Connectors in Matillion ETL have the shared task of taking data from one system and pushing it to another. All connectors are used by placing them on the canvas of an orchestration job, although not all connectors may be available depending on your Matillion ETL version. A brief description of the different types of connector components is given below.
Types of connector
The most common type of connector. These take data from a third-party service and push it into the target cloud data warehouse table. The data is briefly staged in a storage area so it can be formatted correctly for the cloud data warehouse. These components are destructive—the target table is dropped (if it exists) and recreated each time.
Extract components are similar to Query components in that they take data from a third-party and push it into a target cloud data warehouse table. However, unlike Query components, they do not flatten the data into table rows and columns. Instead, the data is "structured" as it appeared in the source, usually in a JSON-like format. This data commonly requires the use of the Extract Nested Data component to define how it is flattened into rows.
Load components take properly formatted data from storage or a database and load it into the target cloud data warehouse table.
Incremental Load components pull data from a service into the target cloud data warehouse table but only pull data that has been changed since the previous pull. Tables are not dropped and recreated by this process. Instead, a table is updated when it is detected that a record is different between target and source.
Output components perform reverse-ETL, taking table data from your data warehouse, formatting it appropriately, and then pushing it to your target service.
Component properties differ between connectors. However, there are some common themes that should help the process feel familiar. Below are a few of the more common properties that illustrate the core usage of connector components.
- Data Source: The table or view that this connector is using as a data source from the source system. Available data sources are usually dictated by the source system and have predictable structures as given in that source's data model, available from the respective connector's documentation.
- Data Selection: Allows the user to choose which columns are taken from the chosen source.
- Data Source Filter: Allows users to choose whether a row is included in the load. Values are matched against user-defined criteria for all rows in the load and discounted if they fail these checks.
- Limit: Sets the maximum number of rows to be loaded.
- OAuth: Selects a Managed OAuth entry to be selected for the data source system.
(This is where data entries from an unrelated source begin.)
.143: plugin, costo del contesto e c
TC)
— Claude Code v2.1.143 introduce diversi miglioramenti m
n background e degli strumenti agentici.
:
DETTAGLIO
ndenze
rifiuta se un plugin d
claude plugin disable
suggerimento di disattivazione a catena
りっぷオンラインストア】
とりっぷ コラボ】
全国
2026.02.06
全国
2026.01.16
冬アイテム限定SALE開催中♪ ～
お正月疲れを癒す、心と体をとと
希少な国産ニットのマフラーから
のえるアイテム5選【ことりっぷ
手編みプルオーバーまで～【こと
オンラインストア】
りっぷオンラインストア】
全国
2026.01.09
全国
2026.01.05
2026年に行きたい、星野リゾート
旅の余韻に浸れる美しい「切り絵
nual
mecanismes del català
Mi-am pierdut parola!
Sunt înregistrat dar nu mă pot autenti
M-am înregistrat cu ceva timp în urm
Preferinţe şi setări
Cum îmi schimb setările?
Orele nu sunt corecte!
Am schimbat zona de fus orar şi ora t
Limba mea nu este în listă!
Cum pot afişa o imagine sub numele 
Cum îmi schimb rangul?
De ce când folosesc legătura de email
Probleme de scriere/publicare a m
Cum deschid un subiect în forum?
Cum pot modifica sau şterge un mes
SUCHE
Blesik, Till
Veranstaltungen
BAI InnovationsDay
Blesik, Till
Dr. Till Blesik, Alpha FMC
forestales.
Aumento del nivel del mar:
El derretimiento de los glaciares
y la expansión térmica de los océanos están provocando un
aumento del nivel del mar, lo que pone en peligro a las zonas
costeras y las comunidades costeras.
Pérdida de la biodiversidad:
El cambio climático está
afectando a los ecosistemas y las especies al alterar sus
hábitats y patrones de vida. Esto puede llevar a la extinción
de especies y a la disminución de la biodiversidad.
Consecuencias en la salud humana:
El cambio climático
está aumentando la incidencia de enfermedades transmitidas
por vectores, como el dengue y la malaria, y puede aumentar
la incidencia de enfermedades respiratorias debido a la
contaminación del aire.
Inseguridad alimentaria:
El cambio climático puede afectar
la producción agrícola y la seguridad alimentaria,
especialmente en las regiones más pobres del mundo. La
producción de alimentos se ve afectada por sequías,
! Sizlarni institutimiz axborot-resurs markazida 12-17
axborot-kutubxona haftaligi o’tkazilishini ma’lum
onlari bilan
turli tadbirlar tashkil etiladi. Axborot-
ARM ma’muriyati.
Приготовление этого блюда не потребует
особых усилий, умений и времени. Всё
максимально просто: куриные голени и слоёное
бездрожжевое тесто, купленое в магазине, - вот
OAuth entries are defined and stored separately so the same OAuth entry can be used in multiple components if wanted.
- (Staging) Location: Select a location (usually cloud storage such as Amazon S3, Google Cloud Storage, or Azure Blob Storage) for the data to be staged while it is transformed into table data for the data warehouse.
- Target Table: The target table on the data warehouse for data to be loaded into. There are usually properties before this that allow the user to choose which database and schema to look in for the target table. Note that while OAuth entries are used to define available source resources, your target resources (databases, schemas, and tables in the cloud data warehouse) rely on which environment you currently have selected and the configuration of that environment.